Solved – Principal component analysis on time series : meaning

pcatime series

I understand how PCA works, as I practiced it in order to understand the ranking of some objects with respect to some variables. My question is about the extension of the PCA to the analysis of time series of correlated variables.

Having a look at Can PCA be applied for time series data?, I did some research about what is called Singular Spectrum Analysis (SSA), and more specifically Multivariate – SSA (M-SSA).

This is basically what I understood from all of that. Taking for example a set of P variables, observed on N different objects. The classical PCA allows you to extract through the first eigen vectors of the covariance matrix which one of the P variables are actually relevent to represent your set of N different objects.

Using SSA (or M-SSA) for time series of P variables, you replace the N "objects" by (N ?) lagged versions of your time series in order to extract through the first eigen vectors of P characteristic signals (of the length of the time serie) that represent most of you variable time series.

My question if the following : what kind of information do I extract if I replace directly the "N objects" by the time series ? Meaning that every observation would be on "object". In that case, I can apply directly a "classical PCA" which will give me eigen vectors of length P. What can of result is this ?

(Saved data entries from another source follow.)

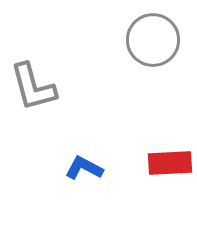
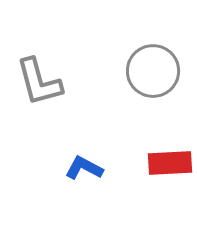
gray circle: moved 31 px down
gray L-shape: moved 6 px right, 5 px up
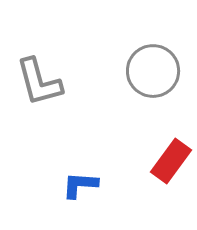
red rectangle: moved 1 px right, 2 px up; rotated 51 degrees counterclockwise
blue L-shape: moved 4 px left, 17 px down; rotated 24 degrees counterclockwise
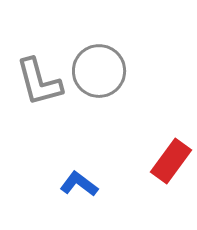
gray circle: moved 54 px left
blue L-shape: moved 1 px left, 1 px up; rotated 33 degrees clockwise
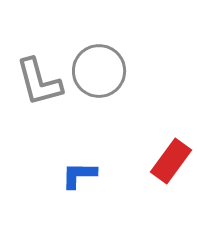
blue L-shape: moved 9 px up; rotated 36 degrees counterclockwise
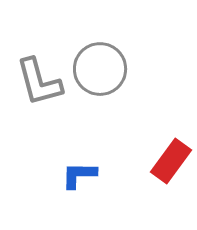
gray circle: moved 1 px right, 2 px up
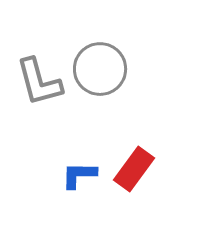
red rectangle: moved 37 px left, 8 px down
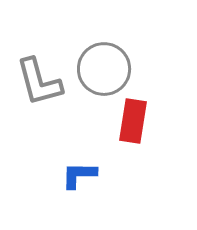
gray circle: moved 4 px right
red rectangle: moved 1 px left, 48 px up; rotated 27 degrees counterclockwise
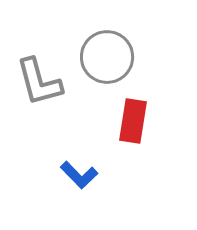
gray circle: moved 3 px right, 12 px up
blue L-shape: rotated 135 degrees counterclockwise
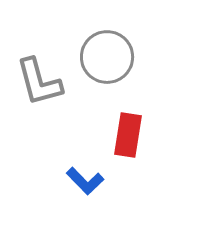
red rectangle: moved 5 px left, 14 px down
blue L-shape: moved 6 px right, 6 px down
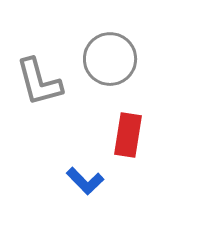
gray circle: moved 3 px right, 2 px down
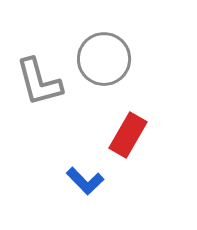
gray circle: moved 6 px left
red rectangle: rotated 21 degrees clockwise
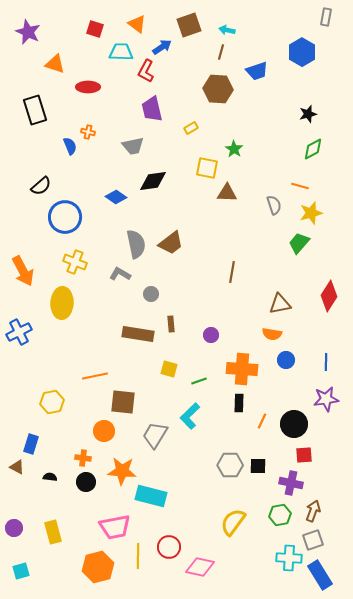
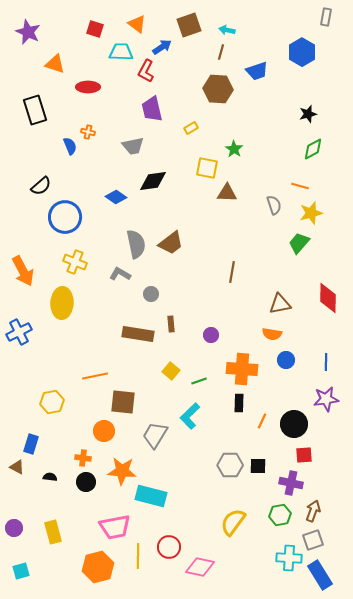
red diamond at (329, 296): moved 1 px left, 2 px down; rotated 32 degrees counterclockwise
yellow square at (169, 369): moved 2 px right, 2 px down; rotated 24 degrees clockwise
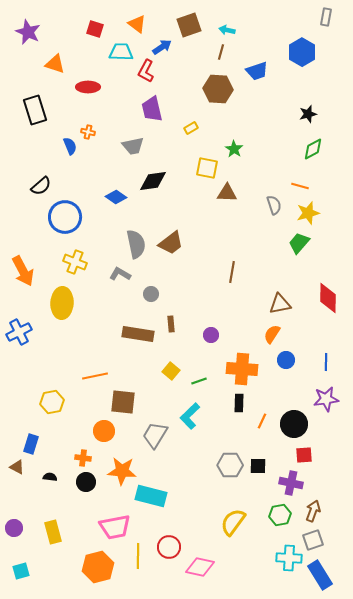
yellow star at (311, 213): moved 3 px left
orange semicircle at (272, 334): rotated 114 degrees clockwise
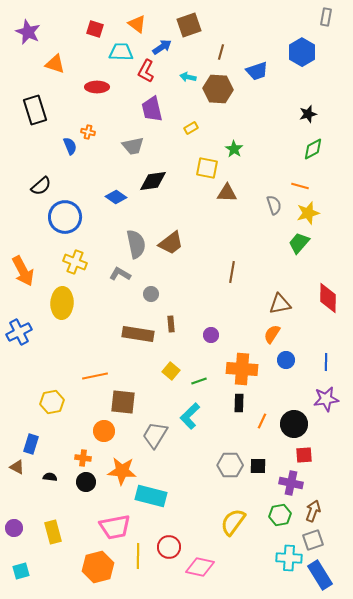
cyan arrow at (227, 30): moved 39 px left, 47 px down
red ellipse at (88, 87): moved 9 px right
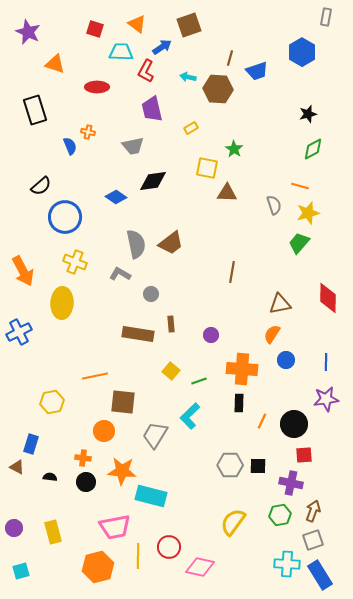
brown line at (221, 52): moved 9 px right, 6 px down
cyan cross at (289, 558): moved 2 px left, 6 px down
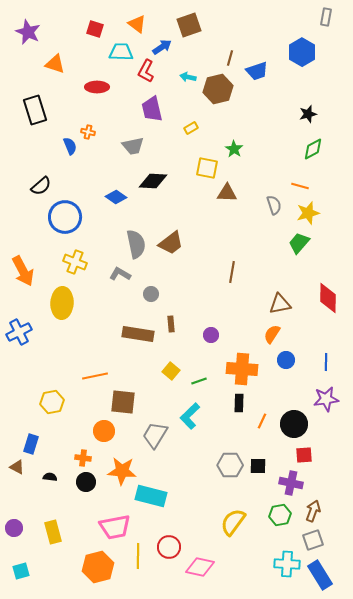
brown hexagon at (218, 89): rotated 16 degrees counterclockwise
black diamond at (153, 181): rotated 12 degrees clockwise
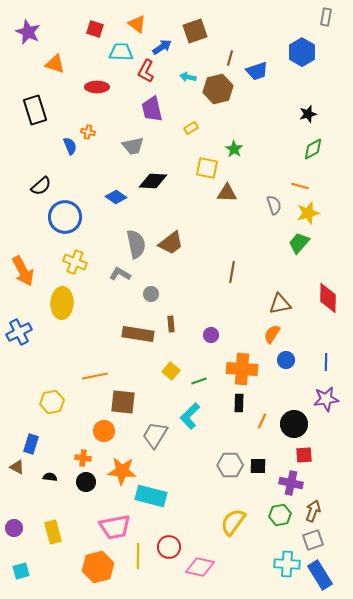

For example, does the coefficients associated with the P vairables, of the first eigen vector, tell me how much these variables are relevant to the study of these time series ?

I hope I could make it clear …

Best Answer

If I understand correctly, your question is about the reason to use MSSA for a system of time series, if one can apply PCA (or SVD) to this system.

The general answer is that the result of PCA is mostly an unstructured approximation (I mean from the viewpoint of the temporal structure), while SSA takes into consideration the temporal structure. Note that SSA is related to so-called SLRA (structured low-rank approximation).

The other (although there is a little point in this) answer is that if you have m time series of length N, m < N, then PCA provides only m component. For m=1, it is senseless to apply PCA; for m=2 two components can be insufficient even to try to decompose into trend, oscillations and noise.

A more clever example is related to decomposition to a signal and noise when the signal is described by a few SSA components (it is fulfilled if the time series is well approximated by a finite sum of products of polynomials, exponentials and sinusoids).

For example, let time series from the system consist of noisy sinusoids with some small Signal-to-Noise Ratio (SNR). PCA does not help to extract the signal for any time series length N. SSA applies SVD (PCA without centering/standardizing) to the trajectory matrix, which consists of lagged subseries of length L. For sufficiently large L and N, SSA is able to approximately extract the signal; for any SNR!

The same effect is for the case, when time series consist of temporal components like trend and oscillations. Direct approximation by PCA does not help to extract one of the components. SSA is able to do it due to the bi-orthogonality of the SVD. See SSA literature for a description of the 'separability' notion.

Thus, for times series, PCA usually does not work. The other important question, what is better, to apply MSSA to the system of time series or to apply SSA to each time series separately.